Negativland, Call Your AgentThe last time we heard from John Vanderslice, he was trying to hoodwink a lot of people into thinking his song "Bill Gates Must Die" had genuinely angered the legal folks at Microsoft. Last week, however, Vanderslice's Microsoft fixation ran him into a genuine roadblock. He wanted to press a few promotional copies of his first post-MK Ultra effort, Mass Suicide Occult Figurines, which includes the Gates track, and enlisted the services of Los Altos-based CD manufacturer Media Technology Services to do it. MTS, however, declined the job. According to Parvis Ghajar, sales associate at the company, the decision wasn't a matter of censorship of the song, or even the song at all. The problem was the cover art Vanderslice submitted, which spoofs Microsoft logos and imagery. "By looking at [the CD], it implied that it was by Microsoft, and we didn't want to have Microsoft come after this," says Ghajar. A sympathetic Vanderslice has taken his business elsewhere; those curious about what the fuss is all about can find "Bill Gates Must Die" on Fortune Records' new local music compilation Fortune Cookies.
An Apple a Day ... Aw, Screw the ApplesA couple of years ago, we dropped into the Fillmore to check out an all-ages concert by Green Day. Walking up the stairs to the main floor, we thought a little bit about the irony of a punk band that cut its teeth on the concrete floors of 924 Gilman now playing the grand chandeliered space of Bill Graham's rock palace. And as we thought about it, we made it into the foyer, where they usually keep the bucket of apples given away free to Fillmore patrons, a tradition that goes back to the hall's early days -- except on this night, no apples were to be found. And last week we dropped into the Fillmore again to see another all-ages show, by Powerman 5000, a Boston metal band whose members look a bit like the Backstreet Boys dipped in a vat of Blade Runner. Again we made our way to the apple bin. Again, no apples. So we watched the show, which was pretty much the musical equivalent of repeatedly smashing cinder blocks with our forehead, feeling just a little miffed about the whole apple situation.
The rationale for the lack of apples, as you might guess, is that sometimes adolescents simply can't be trusted with produce. "The apples were removed in fear that the patrons would wing them at the band and hurt them," says Fillmore spokesperson Michelle Eisenberg, who notes that Fillmore house manager Joe Paganelli has watched it happen. "There are about three shows a year where we're so sure that people are going to do damage with the apples that we just don't do it."
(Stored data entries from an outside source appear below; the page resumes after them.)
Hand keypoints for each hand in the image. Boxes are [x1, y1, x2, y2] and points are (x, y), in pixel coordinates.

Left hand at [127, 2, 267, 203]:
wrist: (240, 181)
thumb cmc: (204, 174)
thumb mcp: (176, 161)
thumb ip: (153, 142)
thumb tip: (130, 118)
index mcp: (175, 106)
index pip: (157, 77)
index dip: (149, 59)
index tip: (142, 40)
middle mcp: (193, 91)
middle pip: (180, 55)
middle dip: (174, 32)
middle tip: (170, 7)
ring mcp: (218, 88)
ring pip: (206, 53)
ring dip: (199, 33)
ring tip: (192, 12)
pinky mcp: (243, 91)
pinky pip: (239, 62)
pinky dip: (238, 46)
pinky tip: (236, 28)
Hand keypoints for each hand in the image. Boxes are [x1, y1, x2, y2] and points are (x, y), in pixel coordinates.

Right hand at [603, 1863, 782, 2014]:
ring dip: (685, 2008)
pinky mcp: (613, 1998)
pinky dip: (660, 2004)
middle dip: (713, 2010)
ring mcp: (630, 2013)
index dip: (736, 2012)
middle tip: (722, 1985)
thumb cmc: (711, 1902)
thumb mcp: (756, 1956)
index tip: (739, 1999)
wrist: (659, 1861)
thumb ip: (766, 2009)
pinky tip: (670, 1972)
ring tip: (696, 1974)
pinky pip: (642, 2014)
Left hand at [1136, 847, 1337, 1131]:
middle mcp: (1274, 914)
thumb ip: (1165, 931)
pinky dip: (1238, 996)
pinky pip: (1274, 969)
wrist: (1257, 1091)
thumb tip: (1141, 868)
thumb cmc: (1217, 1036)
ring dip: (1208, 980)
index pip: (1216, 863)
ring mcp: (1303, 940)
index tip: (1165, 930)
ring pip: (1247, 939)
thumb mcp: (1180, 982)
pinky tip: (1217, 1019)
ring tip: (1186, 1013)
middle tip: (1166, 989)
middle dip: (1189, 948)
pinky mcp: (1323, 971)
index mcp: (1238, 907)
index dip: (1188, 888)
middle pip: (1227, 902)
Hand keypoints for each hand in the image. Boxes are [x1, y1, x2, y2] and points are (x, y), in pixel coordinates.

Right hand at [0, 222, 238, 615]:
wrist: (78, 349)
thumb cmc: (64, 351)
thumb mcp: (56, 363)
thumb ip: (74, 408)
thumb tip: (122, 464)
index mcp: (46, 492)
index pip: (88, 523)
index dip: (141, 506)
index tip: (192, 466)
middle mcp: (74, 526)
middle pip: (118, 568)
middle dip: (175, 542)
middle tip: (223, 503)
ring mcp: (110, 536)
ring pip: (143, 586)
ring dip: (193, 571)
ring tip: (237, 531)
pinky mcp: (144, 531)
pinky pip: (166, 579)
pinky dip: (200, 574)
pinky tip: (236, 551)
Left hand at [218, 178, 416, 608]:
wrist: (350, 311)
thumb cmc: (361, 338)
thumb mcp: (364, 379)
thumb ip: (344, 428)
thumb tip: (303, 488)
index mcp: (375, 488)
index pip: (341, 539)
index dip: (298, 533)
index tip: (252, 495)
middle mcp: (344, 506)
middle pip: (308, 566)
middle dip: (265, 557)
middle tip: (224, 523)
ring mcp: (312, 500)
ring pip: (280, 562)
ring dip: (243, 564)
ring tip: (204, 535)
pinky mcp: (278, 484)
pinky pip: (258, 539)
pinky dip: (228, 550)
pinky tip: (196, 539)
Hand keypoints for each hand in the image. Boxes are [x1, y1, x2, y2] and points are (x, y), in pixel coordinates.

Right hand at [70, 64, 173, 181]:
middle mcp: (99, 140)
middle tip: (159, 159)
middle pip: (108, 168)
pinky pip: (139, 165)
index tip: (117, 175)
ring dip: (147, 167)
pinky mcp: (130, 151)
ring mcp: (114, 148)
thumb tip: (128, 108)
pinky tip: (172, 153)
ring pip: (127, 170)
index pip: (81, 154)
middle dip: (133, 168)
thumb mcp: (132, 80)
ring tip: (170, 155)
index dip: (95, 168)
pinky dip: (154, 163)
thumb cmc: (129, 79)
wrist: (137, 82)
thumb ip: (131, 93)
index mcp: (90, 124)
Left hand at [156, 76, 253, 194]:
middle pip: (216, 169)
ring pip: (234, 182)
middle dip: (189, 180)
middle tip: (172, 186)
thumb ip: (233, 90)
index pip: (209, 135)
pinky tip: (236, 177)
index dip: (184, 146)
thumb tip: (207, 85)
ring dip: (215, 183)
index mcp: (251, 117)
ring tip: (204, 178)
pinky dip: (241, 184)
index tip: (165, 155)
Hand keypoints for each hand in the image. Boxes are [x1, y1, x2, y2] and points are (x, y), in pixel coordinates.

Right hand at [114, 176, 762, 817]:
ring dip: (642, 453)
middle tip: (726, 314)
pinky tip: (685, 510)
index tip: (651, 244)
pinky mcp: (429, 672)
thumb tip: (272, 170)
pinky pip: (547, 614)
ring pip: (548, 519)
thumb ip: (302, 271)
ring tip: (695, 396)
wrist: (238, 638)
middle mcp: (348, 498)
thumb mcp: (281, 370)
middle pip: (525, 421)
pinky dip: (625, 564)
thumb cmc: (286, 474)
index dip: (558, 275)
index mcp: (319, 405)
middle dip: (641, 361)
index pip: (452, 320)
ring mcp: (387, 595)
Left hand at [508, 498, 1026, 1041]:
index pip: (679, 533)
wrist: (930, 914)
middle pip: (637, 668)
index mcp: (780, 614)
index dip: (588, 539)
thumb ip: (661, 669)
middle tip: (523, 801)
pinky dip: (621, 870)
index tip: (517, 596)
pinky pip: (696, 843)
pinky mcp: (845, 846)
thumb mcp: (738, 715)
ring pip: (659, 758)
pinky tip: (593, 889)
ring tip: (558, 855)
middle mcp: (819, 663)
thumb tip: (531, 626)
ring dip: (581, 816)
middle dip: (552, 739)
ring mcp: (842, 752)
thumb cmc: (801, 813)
Not to Be Rude, But What About '80s Rock? Jello Biafra has re-entered the industrial zone to collaborate with Ministry for his occasional Lard project, recently releasing the 70's Rock Must Die EP on his Alternative Tentacles label. The title track is a spoof of glam rock in which Biafra rails against the inherent idiocy of me-decade rock 'n' roll, though it should be noted that Biafra sure does sound like he's having a hell of a lot of fun singing it. To promote the record, AT headed over to eBay and is auctioning off a 1979 Pinto, the economy car infamous for its affordability, ease of handling, and habit of exploding into a fireball. The Pinto is loaded with lots of, er, crap, including LPs by Boston, Journey, Foreigner, Peter Frampton, and other reasons why Biafra started the Dead Kennedys. Bidding started at $100 on Feb. 7 and continues through the 16th.